Rudd negotiates more handouts to polluters

The Rudd government is considering amendments from the Liberals that would further increase handouts to big business under its Carbon Pollution Reduction Scheme (CPRS).
The government has pilloried the Liberals in parliament for blocking action on climate change. But Rudd’s plan all along has been to negotiate with the Liberals over the CPRS. He is looking to work with the people who did nothing on climate during 12 years in power.
Rudd’s approach guarantees more concessions for the polluters and an even less effective scheme.
Under the Liberals’ amendments compensation for coal-fired power stations would triple to $10 billion over ten years.
Coal mining companies would be let off the hook by excluding methane emissions released during mining. There would also be a massive increase in free permits for so-called trade exposed industries.

Increasing emissions
Rudd’s desire to work with the Liberals underscores what his CPRS has always been about—guaranteeing the ability of polluting industries to expand in the face of demands to reduce greenhouse emissions.Rudd\'s CPRS is so ineffective it will not stop the building of new coal-fired power plants
Even official Treasury modeling admits that under Rudd’s scheme domestic emissions would not fall until 2035. According to research by the Australia Institute, the CPRS itself will not cause a single coal-fired power station to be replaced.
In fact the CPRS will allow a huge expansion in polluting coal power.
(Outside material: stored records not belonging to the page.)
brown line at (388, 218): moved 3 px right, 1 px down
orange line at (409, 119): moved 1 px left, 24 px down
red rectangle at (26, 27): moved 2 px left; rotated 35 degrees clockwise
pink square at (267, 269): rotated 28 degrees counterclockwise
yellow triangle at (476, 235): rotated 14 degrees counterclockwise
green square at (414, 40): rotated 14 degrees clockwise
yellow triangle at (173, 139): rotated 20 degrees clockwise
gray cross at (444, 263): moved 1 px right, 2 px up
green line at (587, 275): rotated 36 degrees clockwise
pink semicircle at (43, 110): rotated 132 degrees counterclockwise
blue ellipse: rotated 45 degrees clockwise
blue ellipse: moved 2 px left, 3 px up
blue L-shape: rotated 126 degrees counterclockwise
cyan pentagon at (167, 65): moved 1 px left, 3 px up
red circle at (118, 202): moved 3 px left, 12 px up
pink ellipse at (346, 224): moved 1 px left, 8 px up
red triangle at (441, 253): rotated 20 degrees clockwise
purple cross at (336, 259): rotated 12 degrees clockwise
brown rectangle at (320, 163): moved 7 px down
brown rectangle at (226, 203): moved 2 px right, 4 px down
Planning documents have revealed that the NSW government wants two new coal-fired power stations built in the state. New coal power plants have also been approved in Queensland at Wandoan and by HRL in Victoria’s Latrobe valley.
NSW Premier Nathan Rees has claimed his government wants the new power stations to be gas-fired, since this is less polluting. Apparently the option of investing in renewable technology has not even been considered.
But under questioning in parliament, Energy Minister John Robertson confirmed that the government would leave this decision to the corporations that agreed to build the power stations.
Given gas already costs more, and prices are expected to rise steeply in the coming years, this gives a virtual guarantee that two new huge coal-fired power stations, and an 18.6 per cent increase in the state’s emissions, are on the cards.

Stop new power stations
Campaigning against new coal power stations needs to be a key focus for the climate movement in 2010. When word gets out that, far from emissions cuts, a massive expansion of coal power is being planned there will be huge public opposition.
Nothing more clearly exposes the lie that the CPRS will encourage a shift to renewable energy. These plans will lock in coal as the key source for power in NSW for decades to come.
But the campaign also holds the possibility of winning real support amongst unions and local working class people in the affected communities. Because the power plants are yet to be built, campaigning to stop them will not bring opposition from workers at risk of losing jobs.
The fact that the new power stations will be built and owned by the private sector, as part of the privatisation process, will also help in winning union support. Unions have already fought a long-running campaign resisting power privatisation.
By campaigning for new power stations to be renewable, the campaign can be a fight to win jobs—since renewable energy would create more jobs than fossil fuels.
This is a perfect chance to get a much wider section of the union movement on board, including unions in power and manufacturing that have shown an interest in supporting a shift to renewable energy.
If the climate movement can force a stop to building new coal-fired power stations, it would create powerful momentum to force governments to take large-scale renewable energy seriously.
When Rudd tries to put his CPRS through the Senate in the week of November 23 there need to be howls of condemnation from the climate movement, in protests and pickets around the country.
Linking the CPRS to the plans for new power stations can help cut through the ridiculous obsession with negotiations over the detail of the scheme that dominates the media, and expose it for the scam that it is.